If You’re Evangelical It’s Time For You To Leave

If You’re Evangelical It’s Time For You To Leave November 17, 2021

Christianity historically has been a capacious body. There’s room for difference (think, for example, of the four gospels, each with a different telling of the narrative of Jesus).

Sometimes the very back-and-forth of dialogical discernment of truth itself becomes part of that body (think for example of the letters of Paul to the Corinthians, or the Lutheran Augsburg Confession and the Apology to it, where the confession of the faith records the call and response of disputation and clarification).

But…

At some point, certain viewpoints are so at odds with Christianity, so at odds with the good news of Jesus Christ, so at odds with truth they need to be rejected altogether. Christian responsibility at that point is to vote with your feet.

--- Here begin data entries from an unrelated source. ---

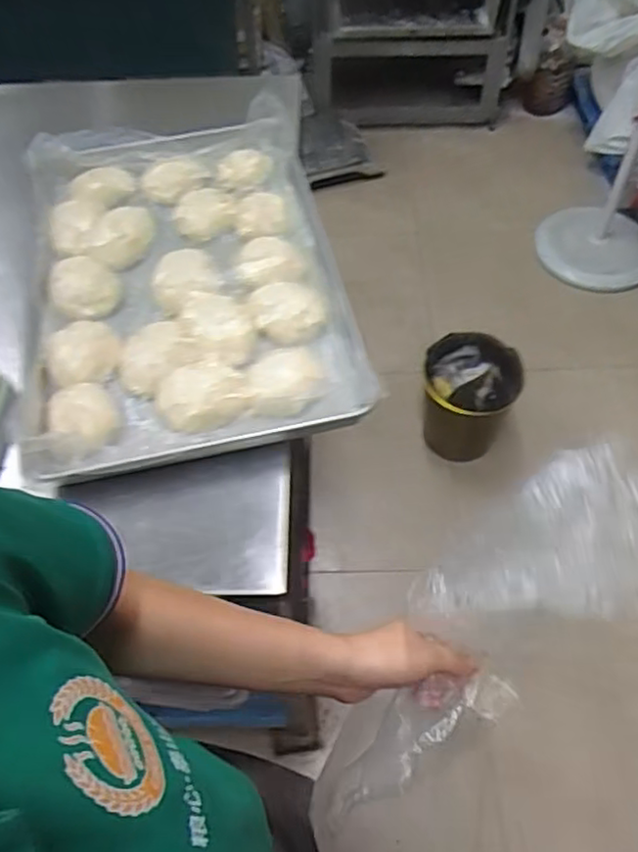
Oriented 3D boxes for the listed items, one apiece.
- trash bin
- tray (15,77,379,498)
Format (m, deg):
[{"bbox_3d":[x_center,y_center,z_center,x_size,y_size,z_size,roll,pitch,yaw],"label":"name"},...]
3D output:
[{"bbox_3d":[0.374,-0.078,1.685,0.207,0.294,0.245,7,56,7],"label":"trash bin"},{"bbox_3d":[-0.180,-0.230,0.910,0.424,0.067,0.648,-12,56,-7],"label":"tray"}]

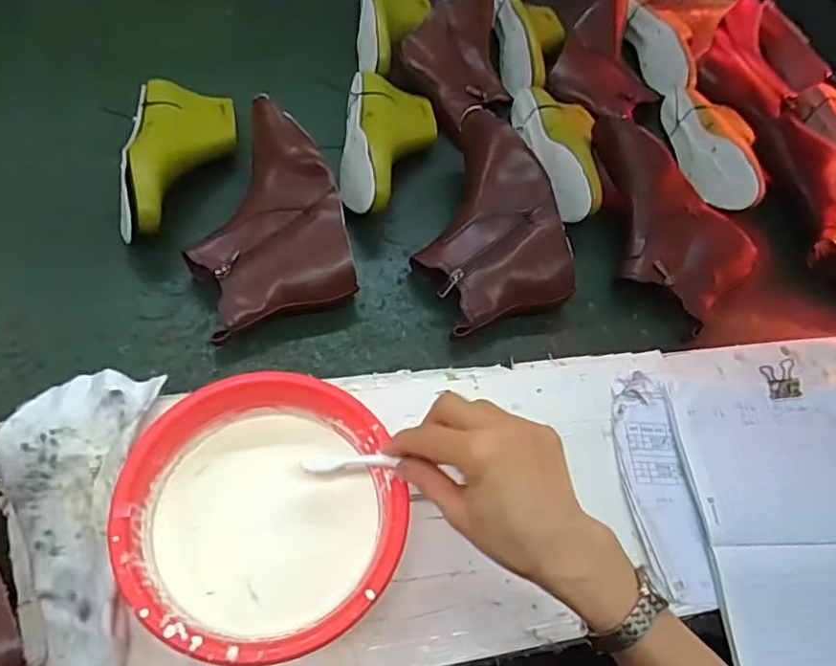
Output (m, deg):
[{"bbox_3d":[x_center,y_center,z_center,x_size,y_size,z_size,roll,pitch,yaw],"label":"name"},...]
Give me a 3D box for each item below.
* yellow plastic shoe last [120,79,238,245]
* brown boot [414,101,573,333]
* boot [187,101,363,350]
[{"bbox_3d":[-0.264,-0.200,0.646,0.114,0.066,0.237,-3,59,-11],"label":"yellow plastic shoe last"},{"bbox_3d":[0.068,-0.132,0.642,0.159,0.062,0.236,-21,64,-16],"label":"brown boot"},{"bbox_3d":[-0.166,-0.127,0.615,0.156,0.066,0.241,-16,62,-19],"label":"boot"}]

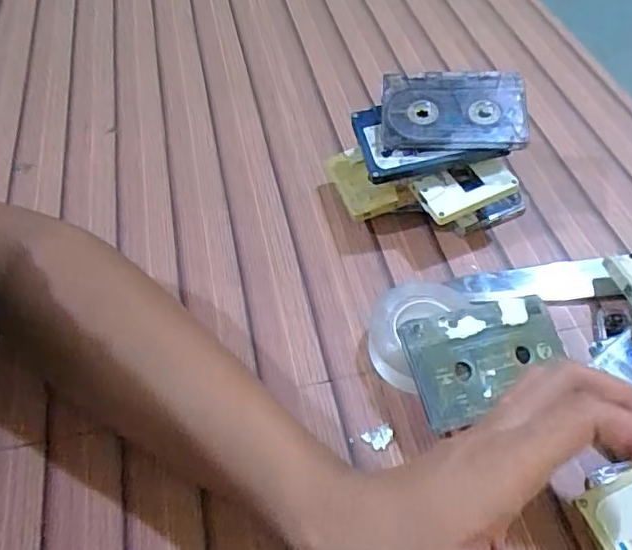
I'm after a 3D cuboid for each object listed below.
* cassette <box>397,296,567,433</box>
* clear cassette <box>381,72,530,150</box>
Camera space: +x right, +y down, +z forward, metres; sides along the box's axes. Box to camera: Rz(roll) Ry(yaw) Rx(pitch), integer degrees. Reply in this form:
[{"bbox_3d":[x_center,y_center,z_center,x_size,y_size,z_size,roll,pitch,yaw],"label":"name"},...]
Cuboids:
[{"bbox_3d":[0.101,0.047,0.337,0.097,0.008,0.060,-13,72,-19],"label":"cassette"},{"bbox_3d":[0.096,-0.115,0.405,0.098,0.012,0.060,0,70,7],"label":"clear cassette"}]

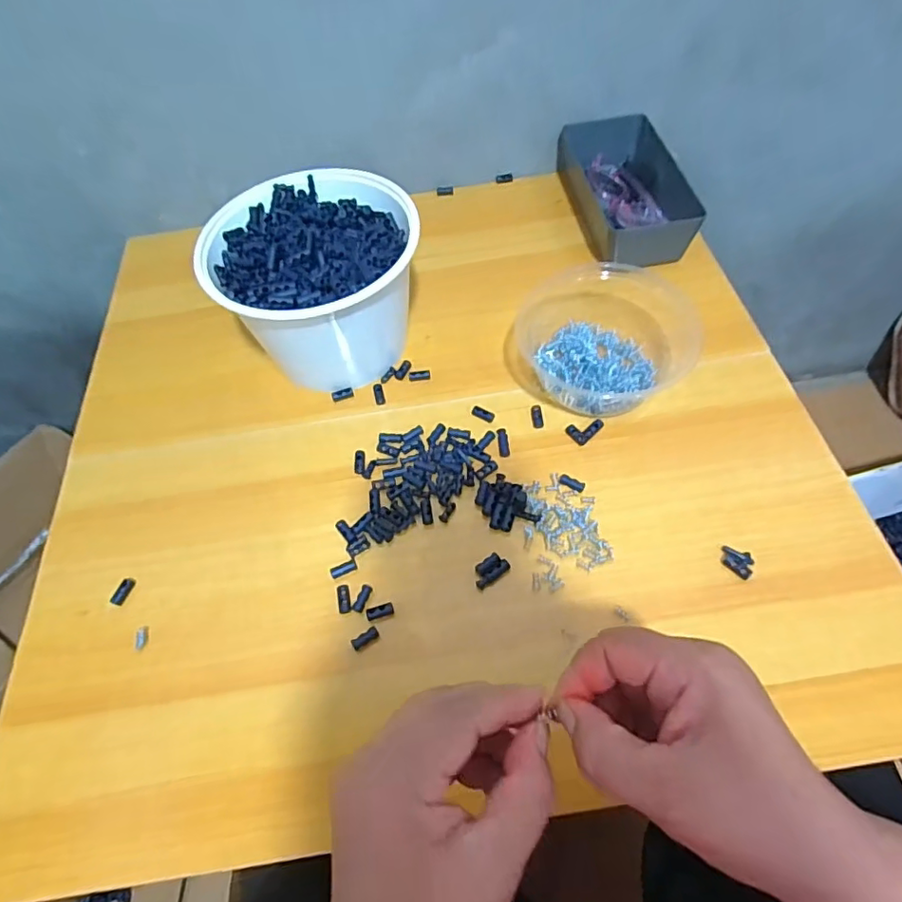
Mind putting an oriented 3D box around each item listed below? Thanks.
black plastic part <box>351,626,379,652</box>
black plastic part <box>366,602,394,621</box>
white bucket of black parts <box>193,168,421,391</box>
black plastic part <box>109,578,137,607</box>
[{"bbox_3d":[-0.056,0.123,0.370,0.018,0.006,0.007,-33,61,-16],"label":"black plastic part"},{"bbox_3d":[-0.048,0.108,0.380,0.018,0.004,0.009,-20,58,-8],"label":"black plastic part"},{"bbox_3d":[-0.105,-0.138,0.473,0.159,0.113,0.150,-2,57,3],"label":"white bucket of black parts"},{"bbox_3d":[-0.234,0.101,0.403,0.008,0.007,0.020,14,60,13],"label":"black plastic part"}]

The co-optation of evangelicalism and various strains of populist Christianity by “Christian nationalism” is such a moment.

It’s no longer that the evangelicals have one truth, and the Catholics another, and mainline Protestants another.

Conservative evangelicalism has left the building. If you’re still affiliating with it, it’s time for you to leave.

I’m certainly aware that many faithful people in evangelical churches oppose at least some of the harmful views of the majority. I hear the pain from those evangelicals, struggling as they are to find their way in a religious movement that is drifting further and further away from them.

But at this point, evangelicalism (and the various strains of populist Christianity that ride alongside it, like Southern Baptists, mega-churches, etc.) is so beholden to forces antithetical to the gospel of Christ, I believe there is nothing there to reform, and so many ways to get to healthier spaces.

Remaining means propping up an establishment that is doing immeasurable harm to our world, our nation, and the faith itself.

You can’t really say “I’m inclusive and support LGBTQ+ people” if you continue to give financially to churches who exclude LGBTQ+ from the pulpit and church leadership.

And you can’t really say you are truly for immigrants and others in harms way of Christian nationalism if you keep propping up with your presence and your membership an institution that offers cover for, or actively encourages, arguing for us to become a nation of just one religion (or arguing, as many do, that we always were a “Christian” nation).

This is now the moment when John Hagee’s worship leaders are leading chants with a few thousand worshippers of “Let’s Go Brandon!

This is the movement that fails to speak out publicly in condemnation of someone like Michael Flynn, who recently said:

“If we are going to have one nation under God, which we must, we have to have one religion. One nation under God, and one religion under God.”

Make no mistake, this is the Christo-fascist goal of the majority of Republicans. If it weren’t, Republicans and prominent evangelical voices would be condemning Flynn. They aren’t.

And in my experience, this is how conservative evangelical Christians actually operate in public spaces. If I attend quorum court meetings or other public events led by evangelicals, they force everyone there to pray “in the name of Jesus,” living out an apparent fiction that everyone present will identify with their prayers.

As I said, Christo-fascism.

I wish I could encourage those in conservative churches to remain and work for change, but I’m afraid there’s honestly nothing redeeming left.

When Christians start putting an American flag inside the fish symbol and affixing it to their cars, it’s clear both they do not comprehend the irony of such an act, and they also truly believe that Christianity and America are essentially the same thing.

This is idolatry. Generally speaking nobody needs to stay in an idolatrous space and fix it. The appropriate response to idolatry is to walk away.

For those who are thinking about leaving, I have a couple of pastoral encouragements for you. I guess they are prayers, in a sense.

First, I pray you’ll have time to be yourself for a while. I’m not trying to get you to come join my church or one like mine. That would be perpetuating the same kind of manipulative proselytization endemic in evangelical circles. It’s okay to just be yourself. You don’t have to be instrumentalized as someone else’s salvation project.

Second, there are increasing tools around to do this work, the necessary work of recalibrating away from harmful religious beliefs and communities. Check out deconstruction videos on TikTok if this interests you, or just do some independent reading on your own in the Scriptures with which you’re already familiar, but be open to the idea that Scripture doesn’t actually say much or most of what evangelicals believe and practice.

Third, lots of love to you. Leaving is hard work. There are many relationships there that will have to change.

But if you want to do the work of justice, if you want to live into the kingdom of God, part of that living into necessarily means first putting up boundaries to exclude practices and organizations currently operating in opposition to God’s kin-dom.

There’s a path forward. But it may first necessitate a leaving.